→ **CONSIGNES DE TRAVAIL**:
(a) D'après l'extrait sur la diplomatie française, dans quel lieu s'est tenue la table ronde animée par Pascal Boniface ?
(b) Donnez le nom de chacun des intervenants de la table ronde présentés dans l'extrait sur la diplomatie française.
(c) Poursuivez l'extrait sur la diplomatie française après sa dernière phrase.

→ **EXTRAIT DE PAGE**:
================================

La France, puissance rebelle, régulatrice ou assagie ?
Bertrand BADIE, professeur à Sciences Po
Pascal BONIFACE, géopolitologue, directeur de l’IRIS
Nicole GNESOTTO, professeure au CNAM, vice-présidente de Notre Europe-Institut Jacques Delors
Bernard GUETTA, journaliste
Denis SIFFERT, directeur de la rédaction de Politis
Présentation et problématique
Depuis le général de Gaulle la France a toujours eu une posture rebelle dans les relations internationales en tenant un discours souvent différent de celui des autres pays occidentaux et d’ailleurs perçu comme tel par la communauté internationale.
Aujourd’hui cependant avec la recomposition géopolitique du monde qui s’opère sous nos yeux, la perte par l’Occident du monopole de la puissance, la diplomatie française semble connaître une inflexion majeure.
La France aurait-elle abandonné sa posture gaullo-mitterrandiste pour prendre un virage néo-conservateur ? Continue-t-elle de peser sur la situation internationale, ou trop affaiblie, est-elle rentrée dans le rang pour devenir une puissance banale ?
C’est à toutes ces questions auxquelles ont été invités à répondre les cinq intervenants lors de la table-ronde animée par Pascal Boniface qui s’est tenue le samedi 11 octobre dans la salle des Etats-généraux du château de Blois.
Bertrand Badie, « le changement en profondeur de la diplomatie française était déjà perceptible sous la présidence de Jacques Chirac. »
L’intervenant l’affirme sans ambiguïté, pour lui la politique étrangère de la France a changé en profondeur. Mais à cause de quoi, de qui, quels sont les facteurs qui ont provoqué cette inflexion majeure selon lui ?
Pour répondre à cette question Bertrand Badie n’oublie pas tout d’abord de remettre le problème en perspective historique. Il rappelle que la diplomatie française a pu différer selon les époques contemporaines mais que c’est bien le général de Gaulle qui en a fixé les contours et le socle récent.
Selon lui de Gaulle est tout à fait lucide sur la perte de puissance de la France. C’est le sens des propos qu’il tient au président Eisenhower en lui précisant que la France doit remplacer la puissance par la grandeur. Grandeur, c’est-à-dire influence, affirmation très forte de la souveraineté et indépendance voir originalité dans les prises de position diplomatiques. C’est ainsi que de Gaulle développe une politique arabe, africaine et latino-américaine autonome sans parler du maintien de la relation avec l’URSS puissance politique majeure et ancrée sur le sol européen. Selon l’intervenant c’est surtout la volonté de construire un dialogue Nord / Sud qui fait la spécificité de la position française à cette époque qui est celle, rappelons-le, de la fin de la décolonisation.

================================

Coordonnées des points de repère

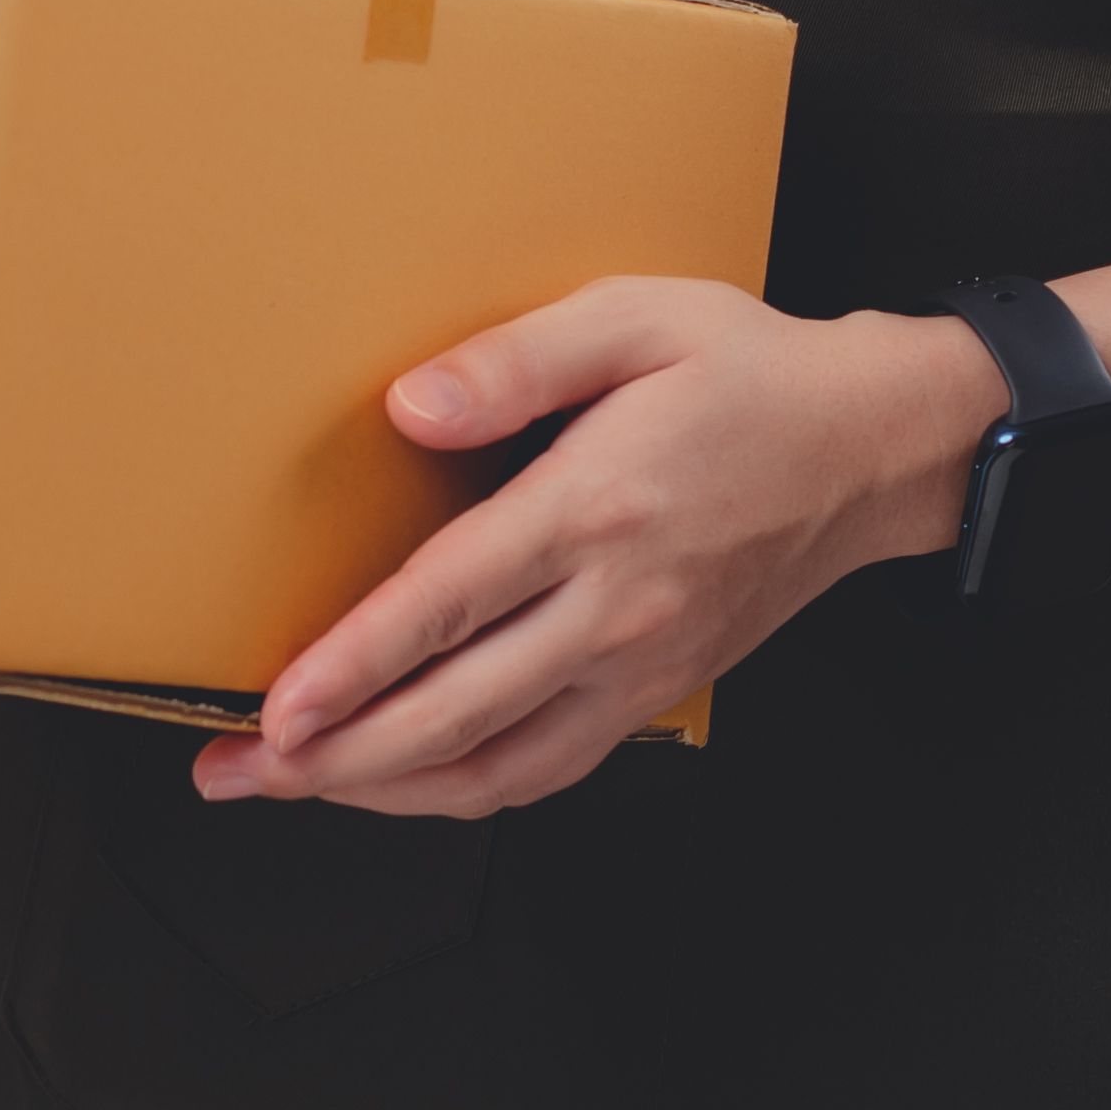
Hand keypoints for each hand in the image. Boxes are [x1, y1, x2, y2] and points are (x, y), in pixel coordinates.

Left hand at [193, 280, 1010, 820]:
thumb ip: (516, 358)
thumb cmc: (750, 371)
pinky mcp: (658, 691)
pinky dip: (467, 791)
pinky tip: (409, 783)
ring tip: (299, 786)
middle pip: (453, 713)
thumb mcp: (636, 318)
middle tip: (238, 770)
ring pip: (498, 766)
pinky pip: (549, 767)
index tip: (276, 710)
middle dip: (333, 758)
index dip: (353, 668)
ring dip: (387, 792)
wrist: (872, 445)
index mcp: (597, 508)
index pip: (448, 607)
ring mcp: (640, 664)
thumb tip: (411, 405)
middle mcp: (616, 607)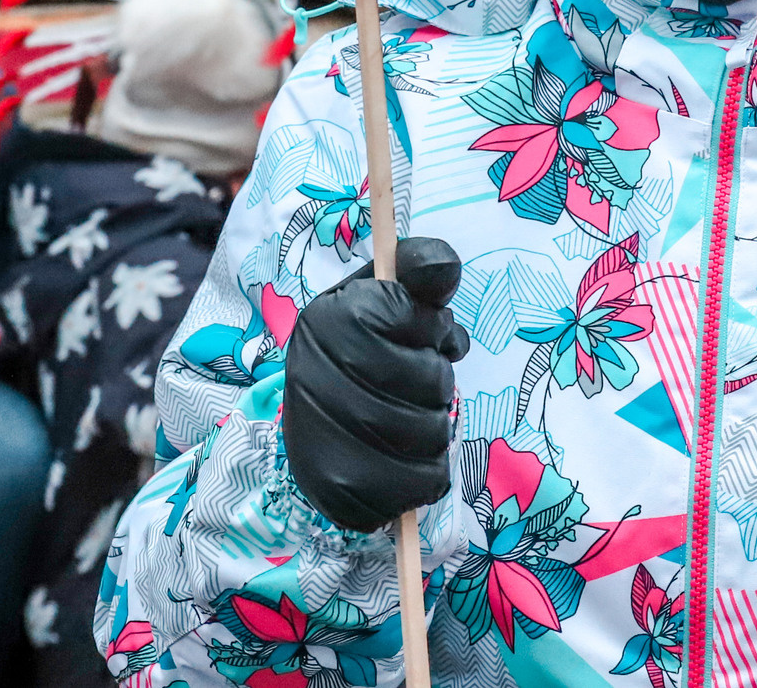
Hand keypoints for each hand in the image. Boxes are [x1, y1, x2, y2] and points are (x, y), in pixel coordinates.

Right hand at [283, 236, 469, 532]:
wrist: (311, 420)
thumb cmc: (360, 348)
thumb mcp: (382, 294)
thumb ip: (419, 271)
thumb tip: (445, 266)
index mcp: (327, 318)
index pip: (411, 313)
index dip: (428, 325)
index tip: (412, 332)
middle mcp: (317, 374)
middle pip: (431, 379)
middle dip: (436, 379)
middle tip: (413, 380)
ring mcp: (323, 436)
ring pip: (432, 433)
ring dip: (436, 424)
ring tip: (409, 415)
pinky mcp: (340, 489)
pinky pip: (422, 484)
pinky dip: (428, 473)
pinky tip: (408, 457)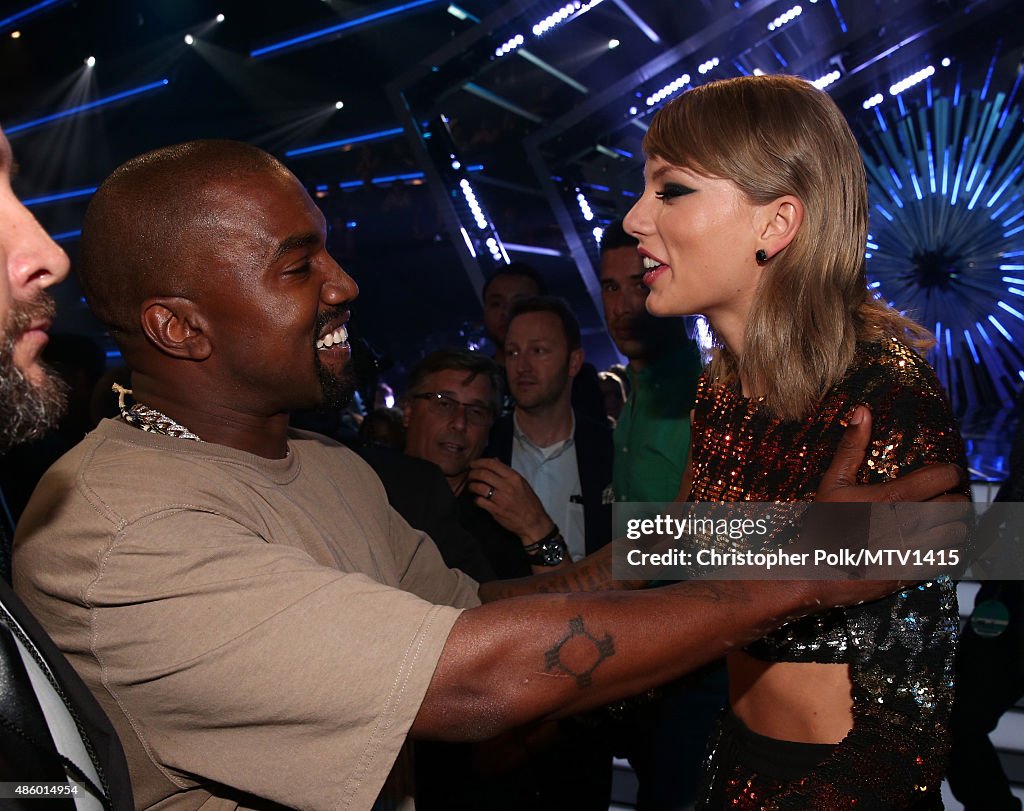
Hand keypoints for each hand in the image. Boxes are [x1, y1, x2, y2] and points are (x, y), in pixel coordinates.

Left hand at [467, 458, 554, 542]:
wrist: (533, 521)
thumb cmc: (528, 502)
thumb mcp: (522, 483)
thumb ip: (507, 472)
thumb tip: (495, 460)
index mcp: (514, 477)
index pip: (492, 464)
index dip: (479, 462)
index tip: (473, 464)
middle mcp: (507, 486)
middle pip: (483, 474)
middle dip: (472, 473)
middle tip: (470, 475)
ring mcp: (501, 499)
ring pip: (479, 487)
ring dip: (471, 485)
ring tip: (471, 486)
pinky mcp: (495, 510)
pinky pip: (479, 501)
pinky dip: (476, 499)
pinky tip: (477, 499)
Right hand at [804, 405, 969, 603]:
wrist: (817, 572)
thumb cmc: (824, 526)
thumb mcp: (833, 483)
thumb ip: (851, 447)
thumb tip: (862, 410)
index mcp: (894, 496)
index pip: (944, 476)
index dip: (951, 471)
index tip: (946, 473)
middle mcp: (911, 522)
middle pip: (958, 504)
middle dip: (955, 497)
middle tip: (945, 496)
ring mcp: (916, 549)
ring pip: (958, 531)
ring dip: (954, 524)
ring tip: (942, 519)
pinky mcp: (917, 571)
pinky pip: (950, 558)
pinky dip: (949, 548)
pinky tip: (935, 543)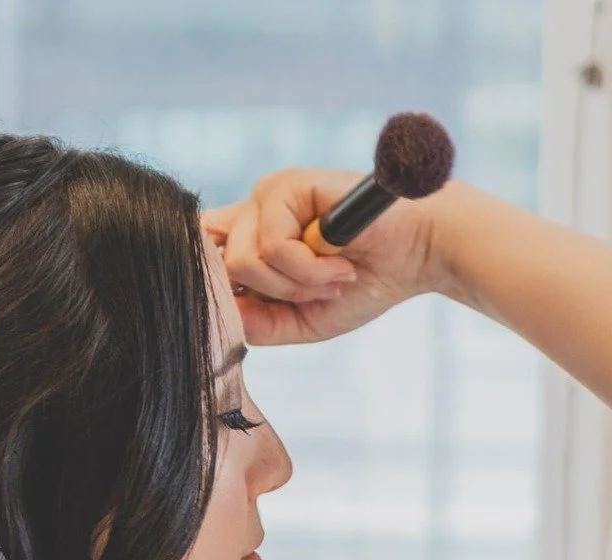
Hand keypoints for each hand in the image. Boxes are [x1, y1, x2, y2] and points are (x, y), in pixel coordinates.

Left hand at [204, 168, 453, 345]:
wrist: (415, 256)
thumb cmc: (361, 285)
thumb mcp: (296, 321)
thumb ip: (252, 322)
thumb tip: (215, 314)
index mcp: (248, 241)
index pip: (197, 256)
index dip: (203, 285)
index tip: (242, 309)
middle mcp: (251, 215)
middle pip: (216, 272)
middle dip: (273, 296)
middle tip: (319, 289)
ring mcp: (267, 197)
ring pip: (241, 263)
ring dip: (294, 283)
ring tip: (332, 273)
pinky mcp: (287, 186)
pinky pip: (271, 247)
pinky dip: (307, 268)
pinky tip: (338, 258)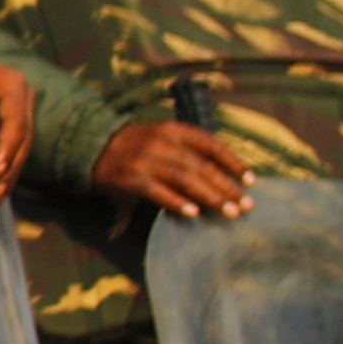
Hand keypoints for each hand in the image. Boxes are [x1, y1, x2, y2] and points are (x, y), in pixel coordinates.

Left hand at [0, 49, 35, 201]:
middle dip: (11, 168)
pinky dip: (4, 173)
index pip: (15, 121)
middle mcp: (23, 102)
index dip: (8, 145)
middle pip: (23, 140)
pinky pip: (11, 153)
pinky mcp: (11, 129)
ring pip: (20, 151)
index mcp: (13, 86)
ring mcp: (20, 116)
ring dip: (10, 176)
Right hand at [91, 118, 253, 221]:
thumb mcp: (163, 137)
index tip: (252, 180)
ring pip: (184, 179)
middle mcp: (161, 142)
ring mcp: (144, 160)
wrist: (91, 145)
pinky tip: (193, 213)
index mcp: (173, 130)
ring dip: (210, 197)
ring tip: (230, 212)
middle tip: (247, 205)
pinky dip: (176, 202)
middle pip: (201, 166)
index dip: (234, 162)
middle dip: (227, 186)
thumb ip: (189, 151)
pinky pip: (157, 192)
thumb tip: (226, 174)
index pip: (210, 144)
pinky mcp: (130, 178)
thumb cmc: (136, 145)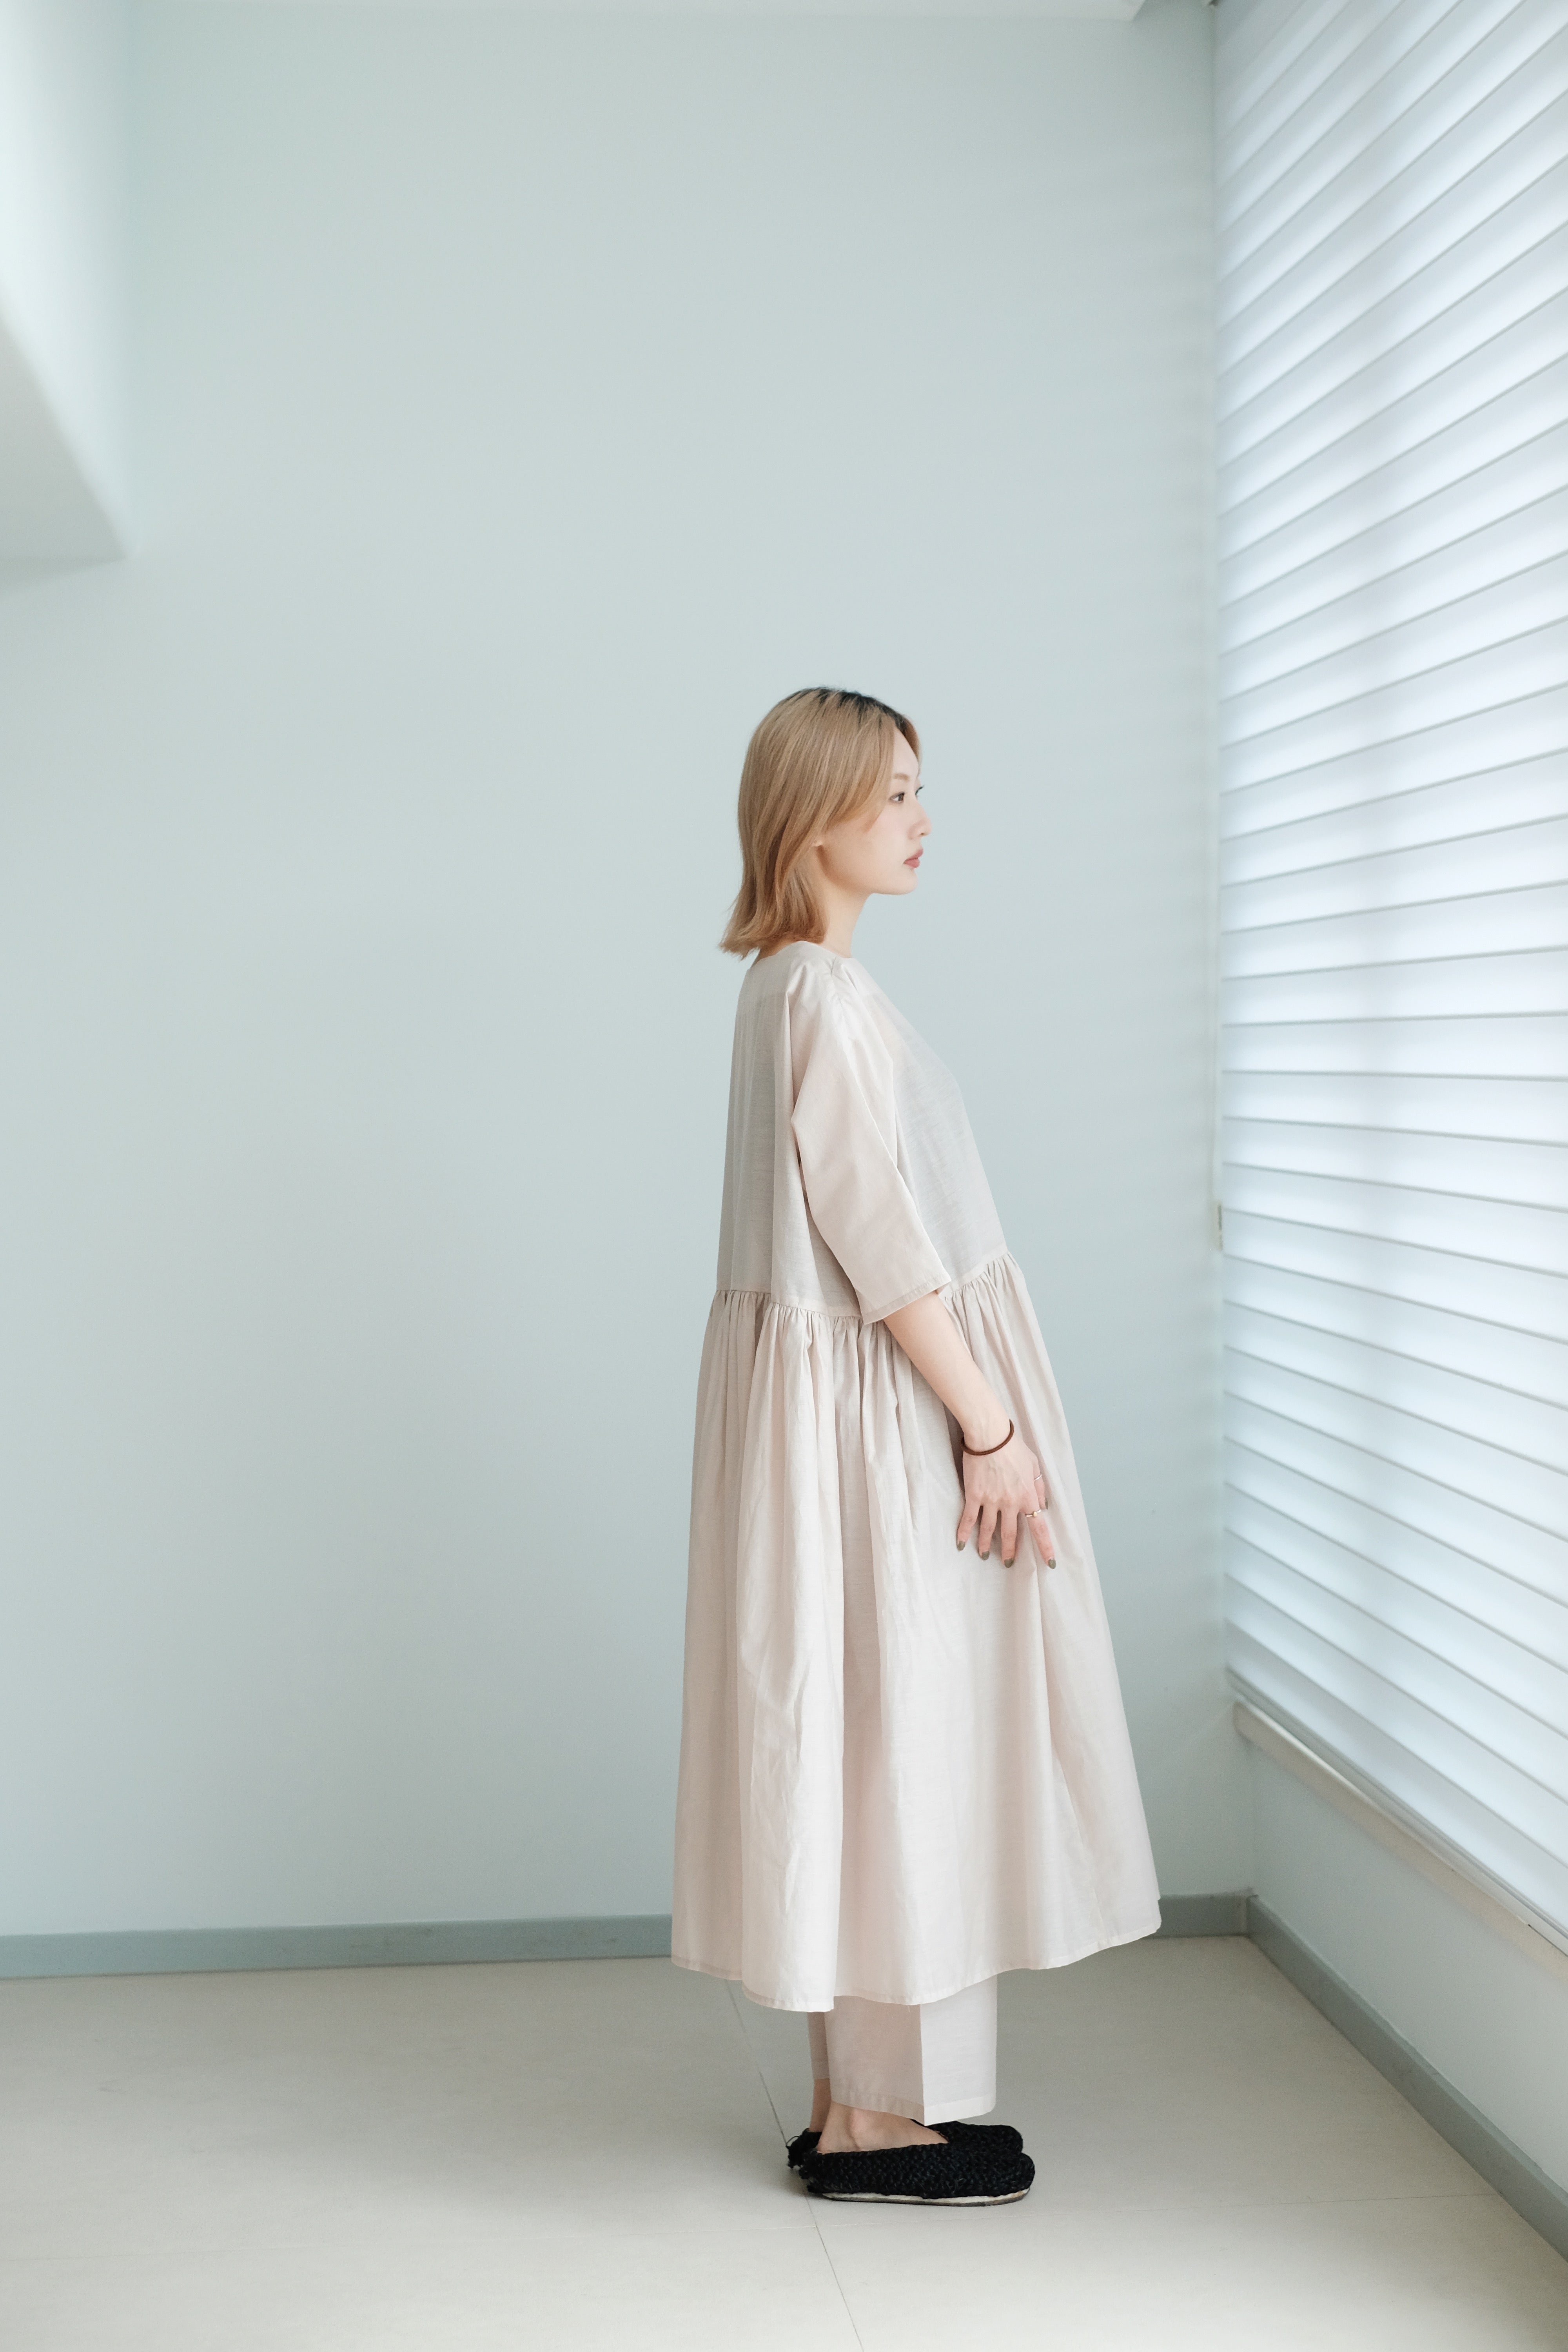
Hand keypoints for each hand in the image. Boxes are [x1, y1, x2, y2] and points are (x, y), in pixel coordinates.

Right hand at [957, 1428, 1053, 1568]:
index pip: (1038, 1527)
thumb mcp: (1034, 1465)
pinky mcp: (974, 1495)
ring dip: (986, 1545)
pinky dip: (964, 1532)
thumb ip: (1039, 1488)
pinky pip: (969, 1518)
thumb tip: (1042, 1506)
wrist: (990, 1436)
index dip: (1044, 1547)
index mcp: (1027, 1496)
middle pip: (1010, 1533)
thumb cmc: (1013, 1447)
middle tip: (1008, 1563)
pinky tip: (961, 1543)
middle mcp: (1010, 1503)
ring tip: (984, 1556)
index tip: (1049, 1563)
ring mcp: (990, 1500)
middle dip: (1010, 1550)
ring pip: (989, 1529)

================================

→ **RÉPONSES À L'EXERCICE**:
(a) Dans la salle des Etats-généraux du château de Blois.

(b) Bertrand Badie, Pascal Boniface, Nicole Gnesotto, Bernard Guetta et Denis Siffert.

(c)
Cette voie diplomatique est poursuivie par les successeurs du général que ce soit avec Valéry Giscard-d’ Estaing ou François Mitterrand.
C’est ensuite que Bertrand Badie évoque « la mystérieuse coupure » du printemps 2003, sous la présidence Chirac.
L’affirmation peut interroger lorsque l’on sait qu’en s’opposant aux Etats-Unis lors de l’affaire de l’Irak Jacques Chirac et son ministre Dominique de Villepin se plaçaient alors complètement dans la logique de la diplomatie gaullo-mitterrandiste. Mais l’intervenant précise son propos en faisant allusion à la rencontre Chirac / Bush de juin 2003 lors de laquelle le président français fait « amende honorable ». En effet Jacques Chirac négocie pour la France la résolution 15-11 du Conseil de sécurité de l’ONU qui légitime à posteriori l’intervention américaine en Irak. En juillet 2005 la réconciliation franco-israélienne est accomplie et la France réoriente sa politique au Moyen-Orient.
Comment expliquer ces changements de posture ?
Selon Bertrand Badie plusieurs évolutions géopolitiques ont rebattu les cartes.
La fin du levier européen tout d’abord. Avec l’élargissement à l’est de l’UE la France a perdu son influence, son leadership sur les pays européens. On l’a bien vu avec la désunion affichée par les Européens sur l’affaire irakienne.
Le dialogue Nord / Sud devient plus difficile. Les pays du sud, africains notamment se montrent de plus en plus réticents à accepter le « pré carré français ». Dans les pays arabes la montée de l’islamisme perturbe la politique arabe traditionnelle de la France.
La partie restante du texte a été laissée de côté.